Proposed Changes to Part B Inpatient Billing Open for Comment
The Centers for Medicare & Medicaid Services is proposing changes to Part B inpatient billing in hospitals.
CMS issued a notice of ruling March 13, that establishes a policy revising the current policy on Part B billing following the denial of a Part A inpatient hospital claim that a Medicare review contractor has deemed to be not reasonable or necessary.
The revisions are intended as an interim measure until CMS can finalize an official policy to address the issues raised by the Administrative Law Judge and Medicare Appeals Council decisions going forward.

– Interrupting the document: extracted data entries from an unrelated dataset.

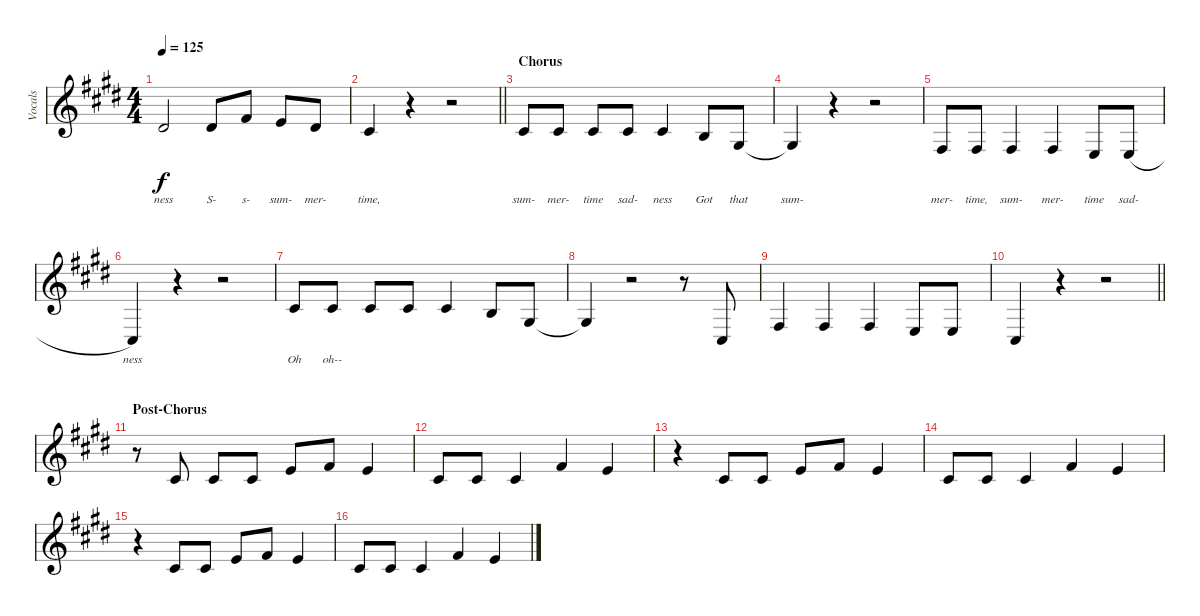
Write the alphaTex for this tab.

\track ("Vocals" "Vocals") {instrument oboe}
\staff {score}
\tuning (E4 B3 G3 D3 A2 E2) {hide}
\ts (4 4)
\tempo 125
\clef g2
\ks c#minor
8.3.2{lyrics (0 "ness") lyrics (1 "") lyrics (2 "") lyrics (3 "") lyrics (4 "") dy f} 8.3.8{lyrics (0 "S-") lyrics (1 "") lyrics (2 "") lyrics (3 "") lyrics (4 "")} 11.3.8{lyrics (0 "s-") lyrics (1 "") lyrics (2 "") lyrics (3 "") lyrics (4 "")} 9.3.8{lyrics (0 "sum-") lyrics (1 "") lyrics (2 "") lyrics (3 "") lyrics (4 "")} 8.3.8{lyrics (0 "mer-") lyrics (1 "") lyrics (2 "") lyrics (3 "") lyrics (4 "")} |
\barLineRight lightlight
11.4.4{lyrics (0 "time,") lyrics (1 "") lyrics (2 "") lyrics (3 "") lyrics (4 "")} r.4 r.2 |
\section ("" "Chorus")
11.4.8{lyrics (0 "sum-") lyrics (1 "") lyrics (2 "") lyrics (3 "") lyrics (4 "")} 11.4.8{lyrics (0 "mer-") lyrics (1 "") lyrics (2 "") lyrics (3 "") lyrics (4 "")} 11.4.8{lyrics (0 "time") lyrics (1 "") lyrics (2 "") lyrics (3 "") lyrics (4 "")} 11.4.8{lyrics (0 "sad-") lyrics (1 "") lyrics (2 "") lyrics (3 "") lyrics (4 "")} 11.4.4{lyrics (0 "ness") lyrics (1 "") lyrics (2 "") lyrics (3 "") lyrics (4 "")} 9.4.8{lyrics (0 "Got") lyrics (1 "") lyrics (2 "") lyrics (3 "") lyrics (4 "")} 11.5.8{lyrics (0 "that") lyrics (1 "") lyrics (2 "") lyrics (3 "") lyrics (4 "")} |
11.5{t}.4{lyrics (0 "sum-") lyrics (1 "") lyrics (2 "") lyrics (3 "") lyrics (4 "")} r.4 r.2 |
9.5.8{lyrics (0 "mer-") lyrics (1 "") lyrics (2 "") lyrics (3 "") lyrics (4 "")} 9.5.8{lyrics (0 "time,") lyrics (1 "") lyrics (2 "") lyrics (3 "") lyrics (4 "")} 9.5.4{lyrics (0 "sum-") lyrics (1 "") lyrics (2 "") lyrics (3 "") lyrics (4 "")} 9.5.4{lyrics (0 "mer-") lyrics (1 "") lyrics (2 "") lyrics (3 "") lyrics (4 "")} 12.6.8{lyrics (0 "time") lyrics (1 "") lyrics (2 "") lyrics (3 "") lyrics (4 "")} 12.6{h}.8{lyrics (0 "sad-") lyrics (1 "") lyrics (2 "") lyrics (3 "") lyrics (4 "")} |
9.6.4{lyrics (0 "ness") lyrics (1 "") lyrics (2 "") lyrics (3 "") lyrics (4 "")} r.4 r.2 |
11.4.8{lyrics (0 "Oh") lyrics (1 "") lyrics (2 "") lyrics (3 "") lyrics (4 "")} 11.4.8{lyrics (0 "oh--") lyrics (1 "") lyrics (2 "") lyrics (3 "") lyrics (4 "")} 11.4.8 11.4.8 11.4.4 9.4.8 11.5.8 |
11.5{t}.4 r.2 r.8 9.6.8 |
9.5.4 9.5.4 9.5.4 12.6.8 12.6.8 |
\barLineRight lightlight
9.6.4 r.4 r.2 |
\section ("" "Post-Chorus")
r.8 11.4.8 11.4.8 11.4.8 9.3.8 11.3.8 9.3.4 |
11.4.8 11.4.8 11.4.4 11.3.4 9.3.4 |
r.4 11.4.8 11.4.8 9.3.8 11.3.8 9.3.4 |
11.4.8 11.4.8 11.4.4 11.3.4 9.3.4 |
r.4 11.4.8 11.4.8 9.3.8 11.3.8 9.3.4 |
11.4.8 11.4.8 11.4.4 11.3.4 9.3.4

This temporary ruling is effective until CMS finalizes the accompanying proposed rule, which proposes a permanent policy that would apply on a prospective basis. Specifically, CMS is proposing the following:
When a Part A claim for inpatient hospital services is denied because the inpatient admission was deemed not to be reasonable or necessary, or when a hospital determines under § 482.30(d) or § 485.641 after a beneficiary is discharged that his or her inpatient admission was not reasonable and necessary, the hospital may be paid for all the Part B services (except for services that specifically require an outpatient status) that would have been reasonable and necessary had the beneficiary been treated as a hospital outpatient rather than admitted as an inpatient, if the beneficiary is enrolled in Medicare Part B.
While the CMS ruling acquiesces to the current ALJ and Appeals Council rulings to award Part B payment as timely if the original Part A claim was timely, the proposed rule would reverse this ruling and require inpatient Part B claims be filed within the one-year timely filing period.